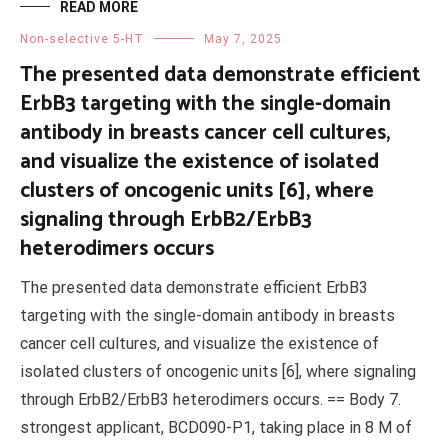
READ MORE
Non-selective 5-HT
May 7, 2025
The presented data demonstrate efficient
ErbB3 targeting with the single-domain
antibody in breasts cancer cell cultures,
and visualize the existence of isolated
clusters of oncogenic units [6], where
signaling through ErbB2/ErbB3
heterodimers occurs
The presented data demonstrate efficient ErbB3
targeting with the single-domain antibody in breasts
cancer cell cultures, and visualize the existence of
isolated clusters of oncogenic units [6], where signaling
through ErbB2/ErbB3 heterodimers occurs. == Body 7.
strongest applicant, BCD090-P1, taking place in 8 M of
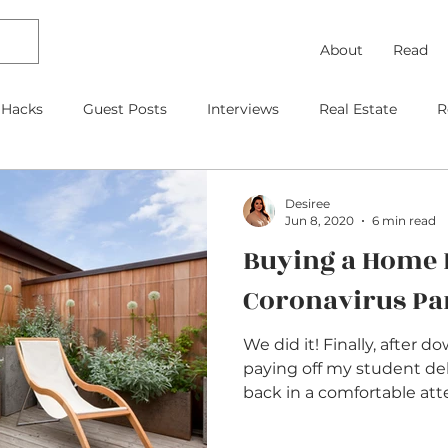
About
Read
 Hacks
Guest Posts
Interviews
Real Estate
R
Debt Payoff
Frugal Thinking
Investing
Travel
Desiree
Jun 8, 2020
6 min read
Buying a Home 
gage
As Featured On
Kids
Contracts
Retire
Coronavirus P
We did it! Finally, after d
paying off my student de
back in a comfortable atte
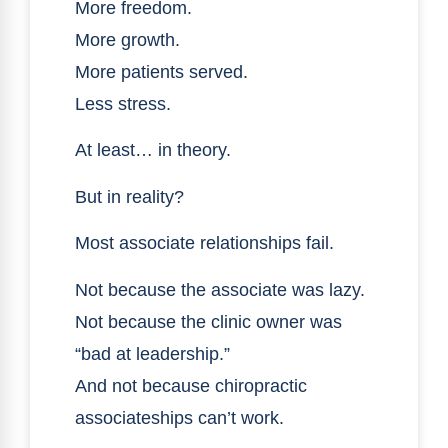
More freedom.
More growth.
More patients served.
Less stress.
At least… in theory.
But in reality?
Most associate relationships fail.
Not because the associate was lazy.
Not because the clinic owner was
“bad at leadership.”
And not because chiropractic
associateships can’t work.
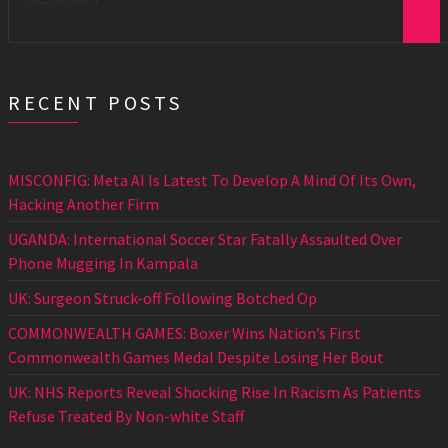
RECENT POSTS
MISCONFIG: Meta AI Is Latest To Develop A Mind Of Its Own,
Hacking Another Firm
UGANDA: International Soccer Star Fatally Assaulted Over
Phone Mugging In Kampala
UK: Surgeon Struck-off Following Botched Op
COMMONWEALTH GAMES: Boxer Wins Nation’s First
Commonwealth Games Medal Despite Losing Her Bout
UK: NHS Reports Reveal Shocking Rise In Racism As Patients
Refuse Treated By Non-white Staff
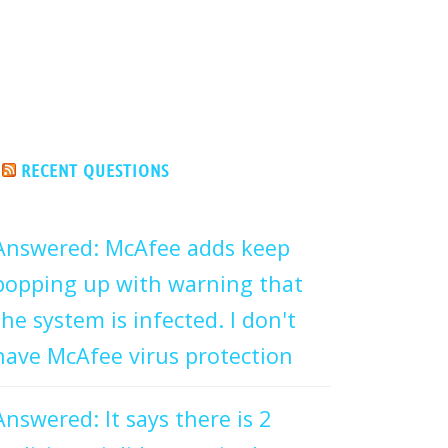
RECENT QUESTIONS
Answered: McAfee adds keep
popping up with warning that
the system is infected. I don't
have McAfee virus protection
Answered: It says there is 2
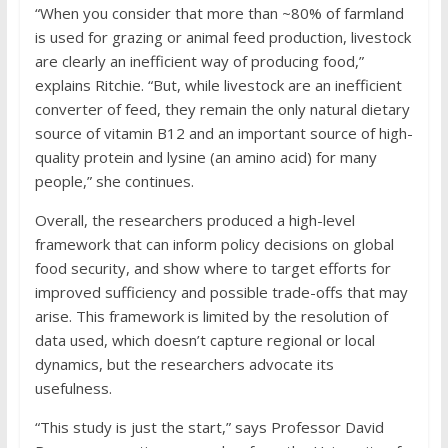
“When you consider that more than ~80% of farmland
is used for grazing or animal feed production, livestock
are clearly an inefficient way of producing food,”
explains Ritchie. “But, while livestock are an inefficient
converter of feed, they remain the only natural dietary
source of vitamin B12 and an important source of high-
quality protein and lysine (an amino acid) for many
people,” she continues.
Overall, the researchers produced a high-level
framework that can inform policy decisions on global
food security, and show where to target efforts for
improved sufficiency and possible trade-offs that may
arise. This framework is limited by the resolution of
data used, which doesn’t capture regional or local
dynamics, but the researchers advocate its
usefulness.
“This study is just the start,” says Professor David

Your task:
Your answer must consist of every line in the listing that contains "with".

Answer:
ErbB3 targeting with the single-domain
targeting with the single-domain antibody in breasts
popping up with warning that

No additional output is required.